* _What the exercise asks_
Hunt through the entries for the word "Anzeige" and copy each line in which it appears.

....................

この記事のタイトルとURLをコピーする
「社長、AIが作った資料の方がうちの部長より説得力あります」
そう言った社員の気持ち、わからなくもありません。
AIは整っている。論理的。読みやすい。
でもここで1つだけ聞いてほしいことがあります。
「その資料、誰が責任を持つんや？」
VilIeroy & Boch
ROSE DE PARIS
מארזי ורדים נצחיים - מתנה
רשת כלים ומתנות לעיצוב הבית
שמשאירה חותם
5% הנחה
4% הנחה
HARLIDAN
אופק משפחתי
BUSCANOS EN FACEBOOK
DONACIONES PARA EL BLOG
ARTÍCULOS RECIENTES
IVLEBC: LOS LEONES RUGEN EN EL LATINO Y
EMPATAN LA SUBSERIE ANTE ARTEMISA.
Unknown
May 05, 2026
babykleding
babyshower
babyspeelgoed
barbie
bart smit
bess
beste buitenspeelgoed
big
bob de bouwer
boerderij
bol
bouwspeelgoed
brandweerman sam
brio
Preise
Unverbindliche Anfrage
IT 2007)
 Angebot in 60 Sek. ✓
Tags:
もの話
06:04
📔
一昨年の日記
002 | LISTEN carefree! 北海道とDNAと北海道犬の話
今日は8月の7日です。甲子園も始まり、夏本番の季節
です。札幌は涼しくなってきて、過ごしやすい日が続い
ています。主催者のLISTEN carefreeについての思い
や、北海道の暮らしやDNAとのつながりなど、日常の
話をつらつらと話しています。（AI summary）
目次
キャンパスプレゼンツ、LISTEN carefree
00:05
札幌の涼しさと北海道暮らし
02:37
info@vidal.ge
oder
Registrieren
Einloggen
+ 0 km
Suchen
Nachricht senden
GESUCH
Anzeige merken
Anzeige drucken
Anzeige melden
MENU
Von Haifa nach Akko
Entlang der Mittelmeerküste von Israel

....................

* _Exercise output_
Anzeige merken
Anzeige drucken
Anzeige melden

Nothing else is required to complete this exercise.